Exercise
Only the images are to be dropped; the records themselves must be repeated exactly.

Records provided Block Start

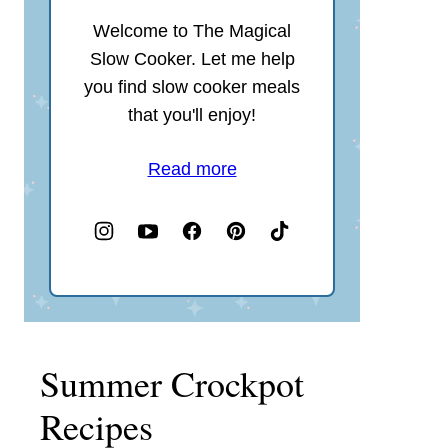
Welcome to The Magical
Slow Cooker. Let me help
you find slow cooker meals
that you'll enjoy!
Read more
Summer Crockpot
Recipes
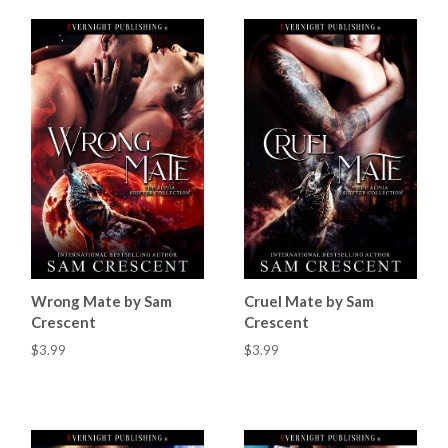
Wrong Mate by Sam
Cruel Mate by Sam
Crescent
Crescent
$3.99
$3.99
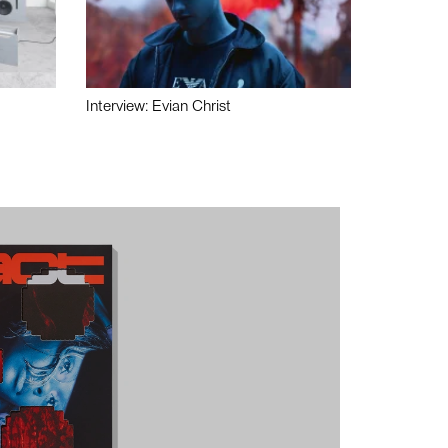
Interview: Evian Christ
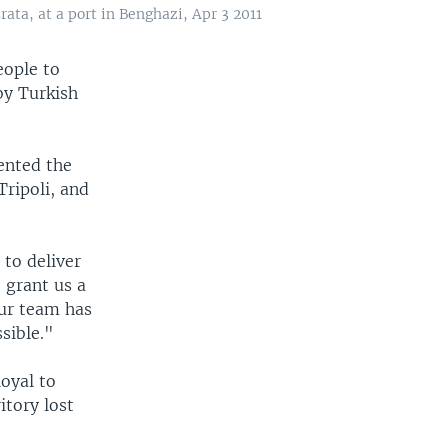
ata, at a port in Benghazi, Apr 3 2011
eople to
by Turkish
ented the
ripoli, and
 to deliver
 grant us a
Our team has
sible."
loyal to
tory lost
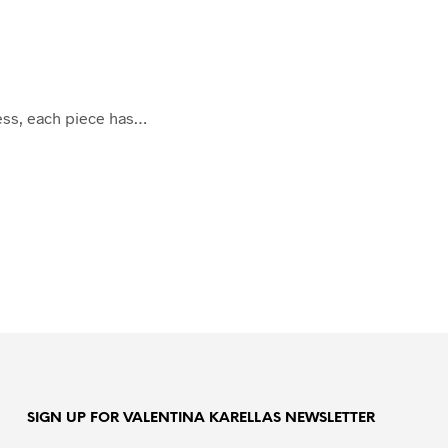
cess, each piece has…
SIGN UP FOR VALENTINA KARELLAS NEWSLETTER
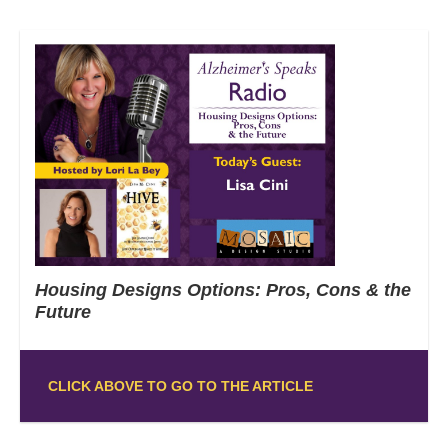
Housing Designs Options: Pros, Cons & the
Future
CLICK ABOVE TO GO TO THE ARTICLE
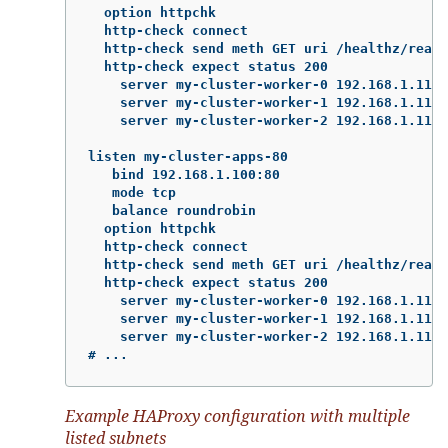
  option httpchk

  http-check connect

  http-check send meth GET uri /healthz/ready

  http-check expect status 200

    server my-cluster-worker-0 192.168.1.111:
    server my-cluster-worker-1 192.168.1.112:
    server my-cluster-worker-2 192.168.1.113:
listen my-cluster-apps-80

   bind 192.168.1.100:80

   mode tcp

   balance roundrobin

  option httpchk

  http-check connect

  http-check send meth GET uri /healthz/ready

  http-check expect status 200

    server my-cluster-worker-0 192.168.1.111:
    server my-cluster-worker-1 192.168.1.112:
    server my-cluster-worker-2 192.168.1.113:
# ...
Example HAProxy configuration with multiple
listed subnets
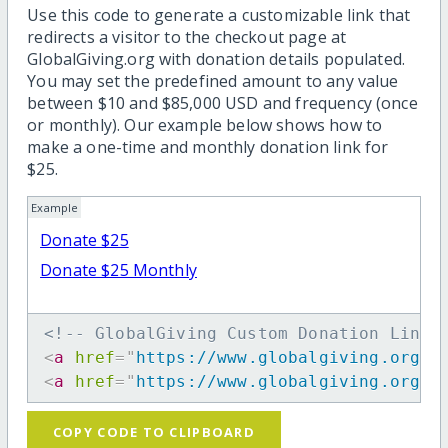
Use this code to generate a customizable link that
redirects a visitor to the checkout page at
GlobalGiving.org with donation details populated.
You may set the predefined amount to any value
between $10 and $85,000 USD and frequency (once
or monthly). Our example below shows how to
make a one-time and monthly donation link for
$25.
Example
Donate $25
Donate $25 Monthly
<!-- GlobalGiving Custom Donation Link 
<
a
href
=
"
https://www.globalgiving.org/d
<
a
href
=
"
https://www.globalgiving.org/d
COPY CODE TO CLIPBOARD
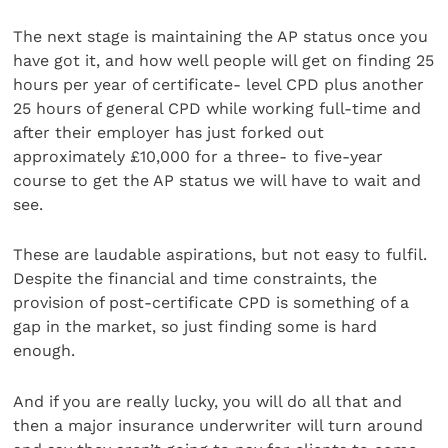
The next stage is maintaining the AP status once you
have got it, and how well people will get on finding 25
hours per year of certificate- level CPD plus another
25 hours of general CPD while working full-time and
after their employer has just forked out
approximately £10,000 for a three- to five-year
course to get the AP status we will have to wait and
see.
These are laudable aspirations, but not easy to fulfil.
Despite the financial and time constraints, the
provision of post-certificate CPD is something of a
gap in the market, so just finding some is hard
enough.
And if you are really lucky, you will do all that and
then a major insurance underwriter will turn around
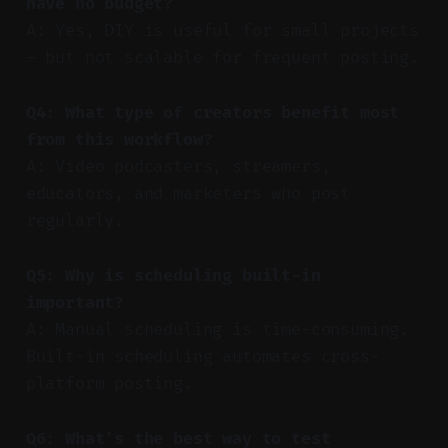
have no budget?
A: Yes, DIY is useful for small projects
— but not scalable for frequent posting.
Q4: What type of creators benefit most
from this workflow?
A: Video podcasters, streamers,
educators, and marketers who post
regularly.
Q5: Why is scheduling built-in
important?
A: Manual scheduling is time-consuming.
Built-in scheduling automates cross-
platform posting.
Q6: What’s the best way to test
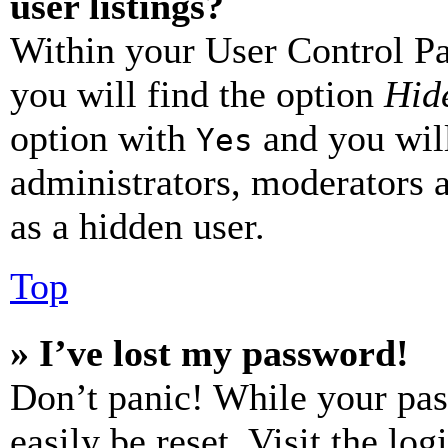
user listings?
Within your User Control Pa
you will find the option
Hide
option with
and you will
Yes
administrators, moderators 
as a hidden user.
Top
» I’ve lost my password!
Don’t panic! While your pas
easily be reset. Visit the lo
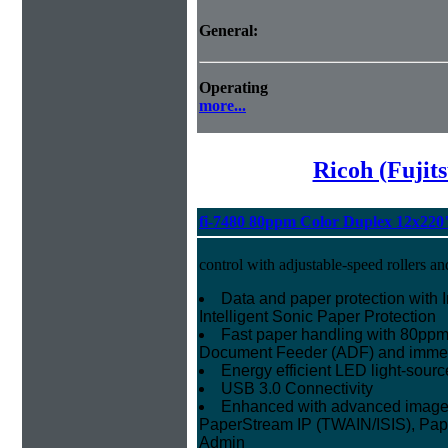
General:
Operating
more...
Ricoh (Fujit
fi-7480 80ppm Color Duplex 12x220
control with adjustable-speed rollers an
Data and paper protection with I
Intelligent Sonic Paper Protection
Fast paper handling with 80ppm
Document Feeder (ADF) and imme
Energy efficient LED light-sourc
USB 3.0 Connectivity
Enhanced with advanced image p
PaperStream IP (TWAIN/ISIS), Pap
Admin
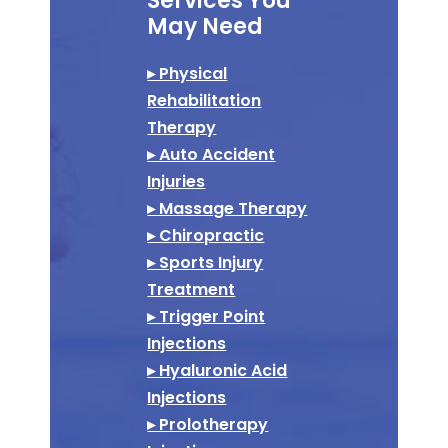
Services You
May Need
▸ Physical
Rehabilitation
Therapy
▸ Auto Accident
Injuries
▸ Massage Therapy
▸ Chiropractic
▸ Sports Injury
Treatment
▸ Trigger Point
Injections
▸ Hyaluronic Acid
Injections
▸ Prolotherapy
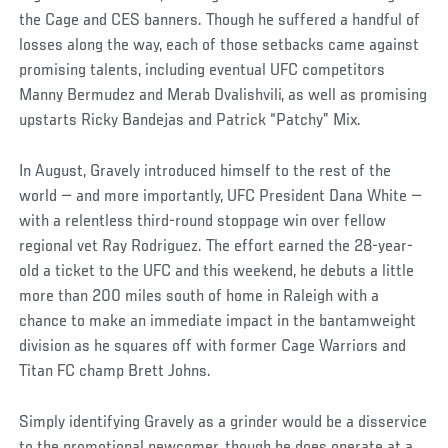
the Cage and CES banners. Though he suffered a handful of
losses along the way, each of those setbacks came against
promising talents, including eventual UFC competitors
Manny Bermudez and Merab Dvalishvili, as well as promising
upstarts Ricky Bandejas and Patrick “Patchy” Mix.
In August, Gravely introduced himself to the rest of the
world — and more importantly, UFC President Dana White —
with a relentless third-round stoppage win over fellow
regional vet Ray Rodriguez. The effort earned the 28-year-
old a ticket to the UFC and this weekend, he debuts a little
more than 200 miles south of home in Raleigh with a
chance to make an immediate impact in the bantamweight
division as he squares off with former Cage Warriors and
Titan FC champ Brett Johns.
Simply identifying Gravely as a grinder would be a disservice
to the promotional newcomer, though he does operate at a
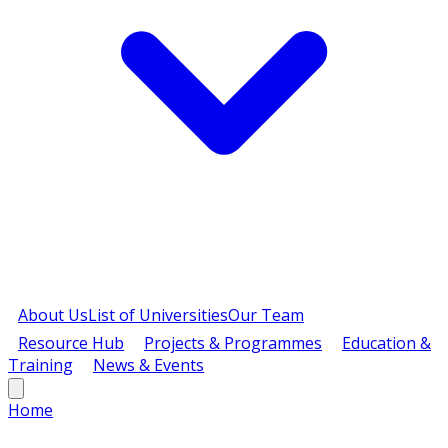
About Us
List of Universities
Our Team
Resource Hub
Projects & Programmes
Education &
Training
News & Events
Home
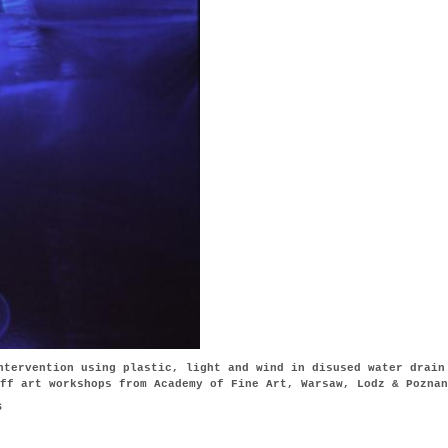
ntervention using plastic, light and wind in disused water drain
ff art workshops from Academy of Fine Art, Warsaw, Lodz & Poznan
s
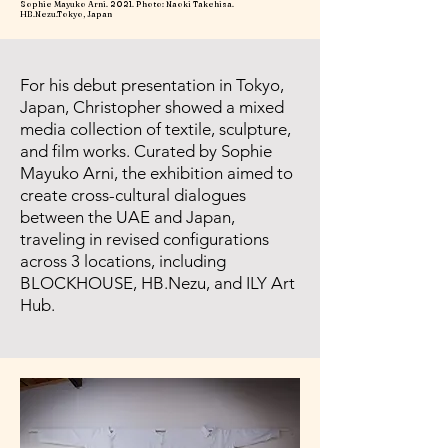
Sophie Mayuko Arni. 2021. Photo: Naoki Takehisa.
HB.Nezu.Tokyo, Japan
For his debut presentation in Tokyo,
Japan, Christopher showed a mixed
media collection of textile, sculpture,
and film works. Curated by Sophie
Mayuko Arni, the exhibition aimed to
create cross-cultural dialogues
between the UAE and Japan,
traveling in revised configurations
across 3 locations, including
BLOCKHOUSE, HB.Nezu, and ILY Art
Hub.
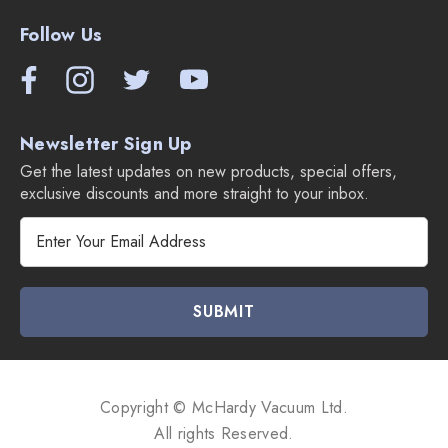
Follow Us
Newsletter Sign Up
Get the latest updates on new products, special offers,
exclusive discounts and more straight to your inbox.
E
m
a
i
l
A
d
d
Copyright © McHardy Vacuum Ltd.
r
All rights Reserved.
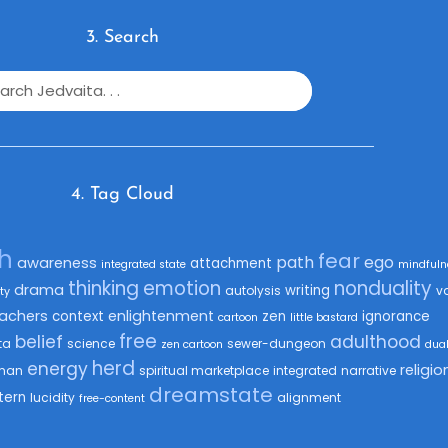
3. Search
4. Tag Cloud
th
fear
path
ego
awareness
attachment
integrated state
mindfuln
thinking
emotion
nonduality
drama
writing
autolysis
v
ty
achers
enlightenment
context
zen
ignorance
cartoon
little bastard
free
belief
adulthood
ta
science
sewer-dungeon
zen cartoon
dua
herd
energy
religio
man
spiritual marketplace
integrated
narrative
dreamstate
tern
lucidity
alignment
free-content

Records provided Block End

Exercise output
Welcome to The Magical
Slow Cooker. Let me help
you find slow cooker meals
that you'll enjoy!
Read more
Summer Crockpot
Recipes
Wrong Mate by Sam
Cruel Mate by Sam
Crescent
Crescent
$3.99
$3.99
Interview: Evian Christ
ata, at a port in Benghazi, Apr 3 2011
eople to
by Turkish
ented the
ripoli, and
 to deliver
 grant us a
Our team has
sible."
loyal to
tory lost
cess, each piece has…
SIGN UP FOR VALENTINA KARELLAS NEWSLETTER
Housing Designs Options: Pros, Cons & the
Future
CLICK ABOVE TO GO TO THE ARTICLE
  option httpchk

  http-check connect

  http-check send meth GET uri /healthz/ready

  http-check expect status 200

    server my-cluster-worker-0 192.168.1.111:
    server my-cluster-worker-1 192.168.1.112:
    server my-cluster-worker-2 192.168.1.113:
listen my-cluster-apps-80

   bind 192.168.1.100:80

   mode tcp

   balance roundrobin

  option httpchk

  http-check connect

  http-check send meth GET uri /healthz/ready

  http-check expect status 200

    server my-cluster-worker-0 192.168.1.111:
    server my-cluster-worker-1 192.168.1.112:
    server my-cluster-worker-2 192.168.1.113:
# ...
Example HAProxy configuration with multiple
listed subnets
Use this code to generate a customizable link that
redirects a visitor to the checkout page at
GlobalGiving.org with donation details populated.
You may set the predefined amount to any value
between $10 and $85,000 USD and frequency (once
or monthly). Our example below shows how to
make a one-time and monthly donation link for
$25.
Example
Donate $25
Donate $25 Monthly
<!-- GlobalGiving Custom Donation Link 
<
a
href
=
"
https://www.globalgiving.org/d
<
a
href
=
"
https://www.globalgiving.org/d
COPY CODE TO CLIPBOARD
The next stage is maintaining the AP status once you
have got it, and how well people will get on finding 25
hours per year of certificate- level CPD plus another
25 hours of general CPD while working full-time and
after their employer has just forked out
approximately £10,000 for a three- to five-year
course to get the AP status we will have to wait and
see.
These are laudable aspirations, but not easy to fulfil.
Despite the financial and time constraints, the
provision of post-certificate CPD is something of a
gap in the market, so just finding some is hard
enough.
And if you are really lucky, you will do all that and
then a major insurance underwriter will turn around
have no budget?
A: Yes, DIY is useful for small projects
— but not scalable for frequent posting.
Q4: What type of creators benefit most
from this workflow?
A: Video podcasters, streamers,
educators, and marketers who post
regularly.
Q5: Why is scheduling built-in
important?
A: Manual scheduling is time-consuming.
Built-in scheduling automates cross-
platform posting.
Q6: What’s the best way to test
user listings?
Within your User Control Pa
you will find the option
Hide
option with
and you will
Yes
administrators, moderators 
as a hidden user.
Top
» I’ve lost my password!
Don’t panic! While your pas
easily be reset. Visit the lo
General:
Operating
more...
Ricoh (Fujit
fi-7480 80ppm Color Duplex 12x220
control with adjustable-speed rollers an
Data and paper protection with I
Intelligent Sonic Paper Protection
Fast paper handling with 80ppm
Document Feeder (ADF) and imme
Energy efficient LED light-sourc
USB 3.0 Connectivity
Enhanced with advanced image p
PaperStream IP (TWAIN/ISIS), Pap
Admin
Services You
May Need
▸ Physical
Rehabilitation
Therapy
▸ Auto Accident
Injuries
▸ Massage Therapy
▸ Chiropractic
▸ Sports Injury
Treatment
▸ Trigger Point
Injections
▸ Hyaluronic Acid
Injections
▸ Prolotherapy
the Cage and CES banners. Though he suffered a handful of
losses along the way, each of those setbacks came against
promising talents, including eventual UFC competitors
Manny Bermudez and Merab Dvalishvili, as well as promising
upstarts Ricky Bandejas and Patrick “Patchy” Mix.
In August, Gravely introduced himself to the rest of the
world — and more importantly, UFC President Dana White —
with a relentless third-round stoppage win over fellow
regional vet Ray Rodriguez. The effort earned the 28-year-
old a ticket to the UFC and this weekend, he debuts a little
more than 200 miles south of home in Raleigh with a
chance to make an immediate impact in the bantamweight
division as he squares off with former Cage Warriors and
Titan FC champ Brett Johns.
Simply identifying Gravely as a grinder would be a disservice
to the promotional newcomer, though he does operate at a
About Us
List of Universities
Our Team
Resource Hub
Projects & Programmes
Education &
Training
News & Events
Home
ntervention using plastic, light and wind in disused water drain
ff art workshops from Academy of Fine Art, Warsaw, Lodz & Poznan
s
Sophie Mayuko Arni. 2021. Photo: Naoki Takehisa.
HB.Nezu.Tokyo, Japan
For his debut presentation in Tokyo,
Japan, Christopher showed a mixed
media collection of textile, sculpture,
and film works. Curated by Sophie
Mayuko Arni, the exhibition aimed to
create cross-cultural dialogues
between the UAE and Japan,
traveling in revised configurations
across 3 locations, including
BLOCKHOUSE, HB.Nezu, and ILY Art
Hub.
Follow Us
Newsletter Sign Up
Get the latest updates on new products, special offers,
exclusive discounts and more straight to your inbox.
E
m
a
i
l
A
d
d
Copyright © McHardy Vacuum Ltd.
r
All rights Reserved.
3. Search
4. Tag Cloud
th
fear
path
ego
awareness
attachment
integrated state
mindfuln
thinking
emotion
nonduality
drama
writing
autolysis
v
ty
achers
enlightenment
context
zen
ignorance
cartoon
little bastard
free
belief
adulthood
ta
science
sewer-dungeon
zen cartoon
dua
herd
energy
religio
man
spiritual marketplace
integrated
narrative
dreamstate
tern
lucidity
alignment
free-content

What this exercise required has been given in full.